• Task details:
Write out all of the records, keeping each one exactly as written.

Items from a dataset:
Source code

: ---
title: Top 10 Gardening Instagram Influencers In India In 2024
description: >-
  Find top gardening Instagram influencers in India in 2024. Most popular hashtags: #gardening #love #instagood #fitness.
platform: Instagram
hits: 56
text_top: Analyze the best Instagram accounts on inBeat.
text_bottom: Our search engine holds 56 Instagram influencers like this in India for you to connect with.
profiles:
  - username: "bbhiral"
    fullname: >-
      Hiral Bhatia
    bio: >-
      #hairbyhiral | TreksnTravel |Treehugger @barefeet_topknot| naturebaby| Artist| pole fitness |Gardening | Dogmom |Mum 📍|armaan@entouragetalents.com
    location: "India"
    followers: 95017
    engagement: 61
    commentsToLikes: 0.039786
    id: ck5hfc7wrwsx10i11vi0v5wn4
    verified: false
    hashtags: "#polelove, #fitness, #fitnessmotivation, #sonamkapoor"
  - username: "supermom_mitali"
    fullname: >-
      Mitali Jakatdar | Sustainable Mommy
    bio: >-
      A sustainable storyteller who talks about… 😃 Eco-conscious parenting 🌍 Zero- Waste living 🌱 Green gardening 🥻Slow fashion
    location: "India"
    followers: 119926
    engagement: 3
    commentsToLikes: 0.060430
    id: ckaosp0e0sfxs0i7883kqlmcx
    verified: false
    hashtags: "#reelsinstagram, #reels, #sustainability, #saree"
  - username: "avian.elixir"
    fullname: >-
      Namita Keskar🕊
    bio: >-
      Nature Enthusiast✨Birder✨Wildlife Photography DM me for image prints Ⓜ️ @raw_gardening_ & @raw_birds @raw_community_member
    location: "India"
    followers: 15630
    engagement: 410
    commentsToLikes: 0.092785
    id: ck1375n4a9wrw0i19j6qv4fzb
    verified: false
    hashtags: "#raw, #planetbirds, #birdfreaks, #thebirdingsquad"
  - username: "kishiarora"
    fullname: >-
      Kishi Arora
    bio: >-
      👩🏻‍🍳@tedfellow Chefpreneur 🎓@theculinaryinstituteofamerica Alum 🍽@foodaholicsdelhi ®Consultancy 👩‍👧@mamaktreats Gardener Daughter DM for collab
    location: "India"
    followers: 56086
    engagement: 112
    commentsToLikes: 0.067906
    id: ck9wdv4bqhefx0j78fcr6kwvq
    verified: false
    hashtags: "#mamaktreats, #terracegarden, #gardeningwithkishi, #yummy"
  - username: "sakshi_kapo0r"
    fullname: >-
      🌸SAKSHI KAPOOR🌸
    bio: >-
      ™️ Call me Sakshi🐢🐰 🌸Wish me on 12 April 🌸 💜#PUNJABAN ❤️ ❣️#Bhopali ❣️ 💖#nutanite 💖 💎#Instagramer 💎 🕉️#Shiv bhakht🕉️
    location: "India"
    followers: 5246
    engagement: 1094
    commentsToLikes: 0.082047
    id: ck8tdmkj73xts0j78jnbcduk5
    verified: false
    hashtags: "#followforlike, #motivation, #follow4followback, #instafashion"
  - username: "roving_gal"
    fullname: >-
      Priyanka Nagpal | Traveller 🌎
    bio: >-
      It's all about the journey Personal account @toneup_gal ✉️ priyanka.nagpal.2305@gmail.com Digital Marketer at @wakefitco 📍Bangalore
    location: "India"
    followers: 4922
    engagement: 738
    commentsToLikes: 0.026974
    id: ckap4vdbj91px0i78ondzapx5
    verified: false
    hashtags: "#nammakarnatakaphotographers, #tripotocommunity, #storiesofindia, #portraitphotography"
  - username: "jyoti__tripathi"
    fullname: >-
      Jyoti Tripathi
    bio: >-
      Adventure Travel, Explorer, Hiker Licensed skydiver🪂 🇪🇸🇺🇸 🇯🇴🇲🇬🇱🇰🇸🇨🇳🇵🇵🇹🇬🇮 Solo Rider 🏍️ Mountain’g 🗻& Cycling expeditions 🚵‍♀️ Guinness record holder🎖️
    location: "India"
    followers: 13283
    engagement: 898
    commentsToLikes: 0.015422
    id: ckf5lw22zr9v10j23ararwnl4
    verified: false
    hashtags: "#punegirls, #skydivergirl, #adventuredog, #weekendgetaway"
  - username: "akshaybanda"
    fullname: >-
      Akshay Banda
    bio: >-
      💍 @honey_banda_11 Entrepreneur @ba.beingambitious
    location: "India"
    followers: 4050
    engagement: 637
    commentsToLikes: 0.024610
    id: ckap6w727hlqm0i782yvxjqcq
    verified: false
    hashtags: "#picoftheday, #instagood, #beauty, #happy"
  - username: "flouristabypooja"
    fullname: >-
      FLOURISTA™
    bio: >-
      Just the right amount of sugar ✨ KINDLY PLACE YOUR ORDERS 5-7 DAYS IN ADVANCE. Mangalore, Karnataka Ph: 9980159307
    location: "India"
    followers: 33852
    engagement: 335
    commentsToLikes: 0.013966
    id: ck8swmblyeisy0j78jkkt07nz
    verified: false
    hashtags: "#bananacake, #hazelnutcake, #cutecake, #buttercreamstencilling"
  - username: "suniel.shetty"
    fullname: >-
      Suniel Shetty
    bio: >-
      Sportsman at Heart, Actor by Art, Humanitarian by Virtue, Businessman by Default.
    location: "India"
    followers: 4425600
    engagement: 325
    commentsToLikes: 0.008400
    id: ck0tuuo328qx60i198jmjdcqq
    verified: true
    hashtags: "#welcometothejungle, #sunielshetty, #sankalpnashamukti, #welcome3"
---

• Completed exercise:
Source code

: ---
title: Top 10 Gardening Instagram Influencers In India In 2024
description: >-
  Find top gardening Instagram influencers in India in 2024. Most popular hashtags: #gardening #love #instagood #fitness.
platform: Instagram
hits: 56
text_top: Analyze the best Instagram accounts on inBeat.
text_bottom: Our search engine holds 56 Instagram influencers like this in India for you to connect with.
profiles:
  - username: "bbhiral"
    fullname: >-
      Hiral Bhatia
    bio: >-
      #hairbyhiral | TreksnTravel |Treehugger @barefeet_topknot| naturebaby| Artist| pole fitness |Gardening | Dogmom |Mum 📍|armaan@entouragetalents.com
    location: "India"
    followers: 95017
    engagement: 61
    commentsToLikes: 0.039786
    id: ck5hfc7wrwsx10i11vi0v5wn4
    verified: false
    hashtags: "#polelove, #fitness, #fitnessmotivation, #sonamkapoor"
  - username: "supermom_mitali"
    fullname: >-
      Mitali Jakatdar | Sustainable Mommy
    bio: >-
      A sustainable storyteller who talks about… 😃 Eco-conscious parenting 🌍 Zero- Waste living 🌱 Green gardening 🥻Slow fashion
    location: "India"
    followers: 119926
    engagement: 3
    commentsToLikes: 0.060430
    id: ckaosp0e0sfxs0i7883kqlmcx
    verified: false
    hashtags: "#reelsinstagram, #reels, #sustainability, #saree"
  - username: "avian.elixir"
    fullname: >-
      Namita Keskar🕊
    bio: >-
      Nature Enthusiast✨Birder✨Wildlife Photography DM me for image prints Ⓜ️ @raw_gardening_ & @raw_birds @raw_community_member
    location: "India"
    followers: 15630
    engagement: 410
    commentsToLikes: 0.092785
    id: ck1375n4a9wrw0i19j6qv4fzb
    verified: false
    hashtags: "#raw, #planetbirds, #birdfreaks, #thebirdingsquad"
  - username: "kishiarora"
    fullname: >-
      Kishi Arora
    bio: >-
      👩🏻‍🍳@tedfellow Chefpreneur 🎓@theculinaryinstituteofamerica Alum 🍽@foodaholicsdelhi ®Consultancy 👩‍👧@mamaktreats Gardener Daughter DM for collab
    location: "India"
    followers: 56086
    engagement: 112
    commentsToLikes: 0.067906
    id: ck9wdv4bqhefx0j78fcr6kwvq
    verified: false
    hashtags: "#mamaktreats, #terracegarden, #gardeningwithkishi, #yummy"
  - username: "sakshi_kapo0r"
    fullname: >-
      🌸SAKSHI KAPOOR🌸
    bio: >-
      ™️ Call me Sakshi🐢🐰 🌸Wish me on 12 April 🌸 💜#PUNJABAN ❤️ ❣️#Bhopali ❣️ 💖#nutanite 💖 💎#Instagramer 💎 🕉️#Shiv bhakht🕉️
    location: "India"
    followers: 5246
    engagement: 1094
    commentsToLikes: 0.082047
    id: ck8tdmkj73xts0j78jnbcduk5
    verified: false
    hashtags: "#followforlike, #motivation, #follow4followback, #instafashion"
  - username: "roving_gal"
    fullname: >-
      Priyanka Nagpal | Traveller 🌎
    bio: >-
      It's all about the journey Personal account @toneup_gal ✉️ priyanka.nagpal.2305@gmail.com Digital Marketer at @wakefitco 📍Bangalore
    location: "India"
    followers: 4922
    engagement: 738
    commentsToLikes: 0.026974
    id: ckap4vdbj91px0i78ondzapx5
    verified: false
    hashtags: "#nammakarnatakaphotographers, #tripotocommunity, #storiesofindia, #portraitphotography"
  - username: "jyoti__tripathi"
    fullname: >-
      Jyoti Tripathi
    bio: >-
      Adventure Travel, Explorer, Hiker Licensed skydiver🪂 🇪🇸🇺🇸 🇯🇴🇲🇬🇱🇰🇸🇨🇳🇵🇵🇹🇬🇮 Solo Rider 🏍️ Mountain’g 🗻& Cycling expeditions 🚵‍♀️ Guinness record holder🎖️
    location: "India"
    followers: 13283
    engagement: 898
    commentsToLikes: 0.015422
    id: ckf5lw22zr9v10j23ararwnl4
    verified: false
    hashtags: "#punegirls, #skydivergirl, #adventuredog, #weekendgetaway"
  - username: "akshaybanda"
    fullname: >-
      Akshay Banda
    bio: >-
      💍 @honey_banda_11 Entrepreneur @ba.beingambitious
    location: "India"
    followers: 4050
    engagement: 637
    commentsToLikes: 0.024610
    id: ckap6w727hlqm0i782yvxjqcq
    verified: false
    hashtags: "#picoftheday, #instagood, #beauty, #happy"
  - username: "flouristabypooja"
    fullname: >-
      FLOURISTA™
    bio: >-
      Just the right amount of sugar ✨ KINDLY PLACE YOUR ORDERS 5-7 DAYS IN ADVANCE. Mangalore, Karnataka Ph: 9980159307
    location: "India"
    followers: 33852
    engagement: 335
    commentsToLikes: 0.013966
    id: ck8swmblyeisy0j78jkkt07nz
    verified: false
    hashtags: "#bananacake, #hazelnutcake, #cutecake, #buttercreamstencilling"
  - username: "suniel.shetty"
    fullname: >-
      Suniel Shetty
    bio: >-
      Sportsman at Heart, Actor by Art, Humanitarian by Virtue, Businessman by Default.
    location: "India"
    followers: 4425600
    engagement: 325
    commentsToLikes: 0.008400
    id: ck0tuuo328qx60i198jmjdcqq
    verified: true
    hashtags: "#welcometothejungle, #sunielshetty, #sankalpnashamukti, #welcome3"
---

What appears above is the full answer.